Ascah noted that Kenney didn’t explicitly campaign on the pension issue in his victorious 2019 election campaign, but he did harp nonstop on the purported injustices of confederation, promising to establish a Fair Deal Panel to do what the Firewall Letter sought to do.
When the Fair Deal Panel returned in early 2020, it once again brought the idea of an APP back from the dead, but it laid stillborn until Danielle Smith was securely re-elected in May 2023.
Ascah noted how the “Alberta First” crowd Smith courted to win the UCP leadership race has a worldview fundamentally at odds with the communitarian spirit of the CPP, which theoretically gives Canadians across the nation access to the same standard of retirement, regardless of their province’s demographic makeup.
“The people pushing this [withdrawal] are highly individualistic,” Ascah said. “They're taking a very parochial view to get a maximum benefit right now. So [they] say, ‘What's in it for me now?’”
Since Ogle works for the CLC, whose affiliates represent three million workers across Canada, she has solid benefits, including a pension plan.
But in previous service sector jobs she worked in throughout her life, the CPP was the only means through which she was able to save for the future.
“The CPP is our collective wealth. The CPP is the deferred wages of workers,” said Ogle.
At a time when the cost of living is consistently increasing, it’s necessary to bolster the CPP to keep pace with inflation, rather than tear it down.

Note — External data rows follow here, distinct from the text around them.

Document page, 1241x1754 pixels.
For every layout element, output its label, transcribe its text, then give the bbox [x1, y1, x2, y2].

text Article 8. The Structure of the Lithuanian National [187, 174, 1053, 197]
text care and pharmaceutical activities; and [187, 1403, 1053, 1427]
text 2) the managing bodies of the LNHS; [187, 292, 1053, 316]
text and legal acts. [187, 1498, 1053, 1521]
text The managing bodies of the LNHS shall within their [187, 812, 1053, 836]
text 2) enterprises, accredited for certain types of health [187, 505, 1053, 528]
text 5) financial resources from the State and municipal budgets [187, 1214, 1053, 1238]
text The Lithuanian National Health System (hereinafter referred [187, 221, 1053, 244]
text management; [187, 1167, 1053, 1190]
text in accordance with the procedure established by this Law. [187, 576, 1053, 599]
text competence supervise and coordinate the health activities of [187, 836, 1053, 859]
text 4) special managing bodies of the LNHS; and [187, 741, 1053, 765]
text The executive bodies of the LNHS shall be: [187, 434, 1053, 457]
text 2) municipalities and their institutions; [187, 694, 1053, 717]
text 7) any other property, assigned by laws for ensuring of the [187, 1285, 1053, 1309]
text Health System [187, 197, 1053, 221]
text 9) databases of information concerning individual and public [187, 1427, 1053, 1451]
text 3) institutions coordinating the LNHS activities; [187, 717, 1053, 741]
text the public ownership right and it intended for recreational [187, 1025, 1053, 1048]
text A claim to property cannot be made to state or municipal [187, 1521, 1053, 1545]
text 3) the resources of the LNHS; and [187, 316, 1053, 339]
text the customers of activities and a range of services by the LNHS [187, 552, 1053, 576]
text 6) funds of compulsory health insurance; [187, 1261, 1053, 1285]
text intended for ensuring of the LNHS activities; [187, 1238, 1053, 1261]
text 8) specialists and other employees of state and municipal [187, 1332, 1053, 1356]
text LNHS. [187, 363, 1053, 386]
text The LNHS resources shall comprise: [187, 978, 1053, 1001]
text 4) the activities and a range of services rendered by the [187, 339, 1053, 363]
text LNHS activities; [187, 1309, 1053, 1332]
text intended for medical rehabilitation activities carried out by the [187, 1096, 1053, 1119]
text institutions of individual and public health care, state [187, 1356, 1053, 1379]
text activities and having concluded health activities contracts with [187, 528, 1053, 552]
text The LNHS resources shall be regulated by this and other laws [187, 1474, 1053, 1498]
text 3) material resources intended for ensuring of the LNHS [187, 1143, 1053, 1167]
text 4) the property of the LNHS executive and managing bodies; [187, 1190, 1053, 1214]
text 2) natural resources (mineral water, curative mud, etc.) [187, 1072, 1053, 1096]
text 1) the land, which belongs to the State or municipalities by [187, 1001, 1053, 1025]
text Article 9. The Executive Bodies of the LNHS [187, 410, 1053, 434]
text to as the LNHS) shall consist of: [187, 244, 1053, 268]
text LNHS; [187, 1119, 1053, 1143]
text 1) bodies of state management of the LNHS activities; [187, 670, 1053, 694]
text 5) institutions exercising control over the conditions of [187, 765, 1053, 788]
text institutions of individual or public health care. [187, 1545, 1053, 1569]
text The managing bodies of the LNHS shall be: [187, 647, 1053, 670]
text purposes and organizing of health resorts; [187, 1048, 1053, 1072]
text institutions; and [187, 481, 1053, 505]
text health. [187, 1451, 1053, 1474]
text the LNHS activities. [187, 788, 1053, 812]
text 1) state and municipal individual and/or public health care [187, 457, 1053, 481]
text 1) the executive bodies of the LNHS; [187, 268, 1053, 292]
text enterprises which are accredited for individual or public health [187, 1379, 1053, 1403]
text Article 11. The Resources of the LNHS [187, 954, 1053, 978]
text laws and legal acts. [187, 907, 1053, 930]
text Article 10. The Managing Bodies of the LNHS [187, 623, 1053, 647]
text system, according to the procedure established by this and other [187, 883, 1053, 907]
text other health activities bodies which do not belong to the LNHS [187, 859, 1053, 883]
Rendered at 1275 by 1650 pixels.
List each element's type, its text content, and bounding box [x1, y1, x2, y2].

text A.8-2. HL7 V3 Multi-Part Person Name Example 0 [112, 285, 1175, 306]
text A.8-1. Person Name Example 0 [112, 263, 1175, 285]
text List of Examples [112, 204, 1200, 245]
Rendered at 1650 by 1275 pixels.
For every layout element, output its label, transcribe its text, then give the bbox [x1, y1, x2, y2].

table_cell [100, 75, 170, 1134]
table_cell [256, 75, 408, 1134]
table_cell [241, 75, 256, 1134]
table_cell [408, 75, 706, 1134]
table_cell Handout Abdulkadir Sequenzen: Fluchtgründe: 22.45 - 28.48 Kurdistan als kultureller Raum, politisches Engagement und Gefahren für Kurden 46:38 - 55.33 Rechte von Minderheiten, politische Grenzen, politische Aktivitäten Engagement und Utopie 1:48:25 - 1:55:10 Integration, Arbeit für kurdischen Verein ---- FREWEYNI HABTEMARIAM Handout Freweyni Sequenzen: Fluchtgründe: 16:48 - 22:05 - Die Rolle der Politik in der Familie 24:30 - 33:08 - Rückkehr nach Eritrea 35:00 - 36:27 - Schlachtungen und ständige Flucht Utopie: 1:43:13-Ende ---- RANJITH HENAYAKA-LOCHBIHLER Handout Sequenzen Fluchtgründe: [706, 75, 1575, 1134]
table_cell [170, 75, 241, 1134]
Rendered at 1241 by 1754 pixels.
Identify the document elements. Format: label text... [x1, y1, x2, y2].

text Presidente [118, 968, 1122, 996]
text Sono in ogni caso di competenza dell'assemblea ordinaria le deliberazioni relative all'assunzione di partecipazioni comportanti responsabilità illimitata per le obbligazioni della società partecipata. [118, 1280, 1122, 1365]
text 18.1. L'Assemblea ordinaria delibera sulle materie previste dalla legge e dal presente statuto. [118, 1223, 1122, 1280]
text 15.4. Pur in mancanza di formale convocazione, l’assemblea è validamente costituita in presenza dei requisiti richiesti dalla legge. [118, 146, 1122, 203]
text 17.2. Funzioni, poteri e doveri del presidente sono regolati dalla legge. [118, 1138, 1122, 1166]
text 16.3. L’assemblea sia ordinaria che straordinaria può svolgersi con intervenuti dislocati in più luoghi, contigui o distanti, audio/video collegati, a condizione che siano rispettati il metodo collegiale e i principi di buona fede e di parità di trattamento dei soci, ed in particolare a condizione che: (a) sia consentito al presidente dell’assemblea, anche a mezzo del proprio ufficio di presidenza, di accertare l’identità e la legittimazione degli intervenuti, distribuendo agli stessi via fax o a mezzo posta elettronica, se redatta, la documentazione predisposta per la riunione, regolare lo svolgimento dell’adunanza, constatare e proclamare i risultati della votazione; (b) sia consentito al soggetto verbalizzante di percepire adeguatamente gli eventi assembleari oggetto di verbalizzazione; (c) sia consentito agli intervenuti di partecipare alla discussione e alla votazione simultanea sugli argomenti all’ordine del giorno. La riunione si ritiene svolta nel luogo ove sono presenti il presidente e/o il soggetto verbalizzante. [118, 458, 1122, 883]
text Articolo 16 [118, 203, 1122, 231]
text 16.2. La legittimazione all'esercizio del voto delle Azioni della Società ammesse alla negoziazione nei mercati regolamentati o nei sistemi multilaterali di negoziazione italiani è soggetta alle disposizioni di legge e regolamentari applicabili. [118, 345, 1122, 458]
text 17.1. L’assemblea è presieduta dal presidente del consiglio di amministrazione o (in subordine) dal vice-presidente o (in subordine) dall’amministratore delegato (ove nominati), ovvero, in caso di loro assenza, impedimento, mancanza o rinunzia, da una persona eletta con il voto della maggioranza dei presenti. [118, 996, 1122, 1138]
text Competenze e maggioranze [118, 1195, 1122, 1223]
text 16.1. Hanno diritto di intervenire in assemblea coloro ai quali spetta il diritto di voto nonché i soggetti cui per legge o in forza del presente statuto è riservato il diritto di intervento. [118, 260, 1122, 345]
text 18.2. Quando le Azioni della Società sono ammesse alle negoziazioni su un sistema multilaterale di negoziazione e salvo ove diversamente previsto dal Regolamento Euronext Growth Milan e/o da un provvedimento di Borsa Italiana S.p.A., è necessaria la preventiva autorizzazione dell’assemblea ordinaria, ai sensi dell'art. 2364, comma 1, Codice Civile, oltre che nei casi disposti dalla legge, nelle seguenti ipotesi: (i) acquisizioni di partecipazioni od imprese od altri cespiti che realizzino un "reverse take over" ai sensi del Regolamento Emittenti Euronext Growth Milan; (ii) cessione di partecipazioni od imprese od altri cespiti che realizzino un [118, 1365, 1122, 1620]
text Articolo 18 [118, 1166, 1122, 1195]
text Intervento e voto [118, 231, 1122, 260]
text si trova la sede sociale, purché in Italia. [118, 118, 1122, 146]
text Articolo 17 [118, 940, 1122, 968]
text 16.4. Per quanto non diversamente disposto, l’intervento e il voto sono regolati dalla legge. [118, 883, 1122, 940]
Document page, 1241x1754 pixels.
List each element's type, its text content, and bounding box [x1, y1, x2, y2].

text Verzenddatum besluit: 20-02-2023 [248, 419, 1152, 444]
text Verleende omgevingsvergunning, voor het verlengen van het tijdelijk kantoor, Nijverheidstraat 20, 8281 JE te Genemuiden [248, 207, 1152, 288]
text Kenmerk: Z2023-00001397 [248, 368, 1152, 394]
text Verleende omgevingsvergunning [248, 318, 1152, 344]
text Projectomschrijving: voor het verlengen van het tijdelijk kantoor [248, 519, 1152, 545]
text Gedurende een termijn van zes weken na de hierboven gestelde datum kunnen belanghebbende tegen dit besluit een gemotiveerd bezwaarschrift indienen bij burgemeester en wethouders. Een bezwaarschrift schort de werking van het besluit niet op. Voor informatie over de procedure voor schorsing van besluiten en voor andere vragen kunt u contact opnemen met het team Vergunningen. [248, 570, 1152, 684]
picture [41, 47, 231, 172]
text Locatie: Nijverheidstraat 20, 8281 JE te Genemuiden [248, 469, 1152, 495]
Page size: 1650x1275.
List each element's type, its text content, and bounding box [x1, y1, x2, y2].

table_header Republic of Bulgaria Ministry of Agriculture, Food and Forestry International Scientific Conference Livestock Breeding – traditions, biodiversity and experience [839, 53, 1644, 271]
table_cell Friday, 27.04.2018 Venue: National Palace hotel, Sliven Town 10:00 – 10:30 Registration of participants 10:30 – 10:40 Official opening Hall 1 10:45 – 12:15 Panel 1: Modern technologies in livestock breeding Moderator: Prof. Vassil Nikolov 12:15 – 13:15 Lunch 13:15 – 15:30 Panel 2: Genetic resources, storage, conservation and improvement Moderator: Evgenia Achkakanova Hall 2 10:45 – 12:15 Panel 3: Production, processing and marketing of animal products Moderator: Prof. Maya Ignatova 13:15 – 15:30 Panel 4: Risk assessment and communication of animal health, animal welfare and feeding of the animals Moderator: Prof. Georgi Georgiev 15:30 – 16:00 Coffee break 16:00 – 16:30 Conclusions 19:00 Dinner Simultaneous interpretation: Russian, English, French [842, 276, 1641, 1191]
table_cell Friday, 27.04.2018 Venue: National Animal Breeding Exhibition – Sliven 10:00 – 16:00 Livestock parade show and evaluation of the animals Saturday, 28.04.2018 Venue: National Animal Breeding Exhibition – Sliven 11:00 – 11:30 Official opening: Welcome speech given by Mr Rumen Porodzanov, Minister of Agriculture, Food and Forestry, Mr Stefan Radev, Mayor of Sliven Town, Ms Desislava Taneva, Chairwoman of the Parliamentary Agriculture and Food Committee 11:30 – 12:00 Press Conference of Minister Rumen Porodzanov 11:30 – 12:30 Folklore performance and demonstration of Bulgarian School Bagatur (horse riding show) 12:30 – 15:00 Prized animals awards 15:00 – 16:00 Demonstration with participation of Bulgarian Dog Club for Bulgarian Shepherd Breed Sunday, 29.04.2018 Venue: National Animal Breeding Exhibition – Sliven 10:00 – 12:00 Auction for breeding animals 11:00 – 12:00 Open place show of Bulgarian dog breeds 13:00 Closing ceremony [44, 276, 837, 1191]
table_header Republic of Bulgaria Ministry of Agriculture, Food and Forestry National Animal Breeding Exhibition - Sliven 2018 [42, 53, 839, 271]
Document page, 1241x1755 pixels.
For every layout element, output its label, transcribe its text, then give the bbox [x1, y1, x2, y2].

Ogle harkened back to the CLC’s campaign to enhance the CPP in 2014, which bore fruit when Prime Minister Justin Trudeau reached an agreement in October 2016 with the majority of provinces to return the age of retirement to 65 from 67, and incrementally increase pension payouts by 50% from 2019 to 2026.
“It's important to remind ourselves of these victories as we brace for another fight,” said Ogle.
She said the CLC’s past experience shows that pensions can be saved through a combination of in-person town halls, putting pressure on politicians and to keep supporters up to date through online organizing.
Pensions aren’t a partisan issue, Ogle emphasized. Regardless of their political stripes, retirees want economic security.
“There's an opportunity here for conversations with unlikely allies who maybe we wouldn't have had points of agreement with before,” she said.
The questions and comments portion of the town hall showed that the panelists weren’t simply preaching to the choir, buttressing Ogle’s argument that protecting pensions means building alliances with those you often disagree with. But the calibre of some questions demonstrated the limits of this approach.
One person demanded to know whether the Alberta NDP was taking its marching orders from “the coalition in Ottawa,” meaning the informal agreement between Prime Minister Justin Trudeau and federal NDP Leader Jagmeet Singh — a favourite of Smith’s election talking points — before complaining that the CPP’s investment terms include criteria on human rights, climate change and executive compensation.
As I was on my way out, one attendee mentioned the Canadian Taxpayers’ Federation’s “debt clock,” which as you might imagine is constantly increasing.
Another attendee asked if the panelists were aware of any planned provisions around labour mobility for an APP, especially considering how many people have historically come and gone from Alberta for work.
Pratt noted that at the government’s pension town halls she’s attended, that question has been repeatedly raised, but the government’s answers have been vague and without specifics.
Ascah noted that an APP would have to enter agreements with other countries — the CPP and Quebec Pension Plan each have dozens of such agreements.
Any public pension plan, he said, must ensure “the portability and the interoperability of these plans for retirement security, which we all depend on.”
“These are long negotiations, and they take years and years and years,” Ascah added.
The good Ukrainian Centre, not the one with a bust of Roman Shukhevych — that’s the Ukrainian Youth Unity Complex.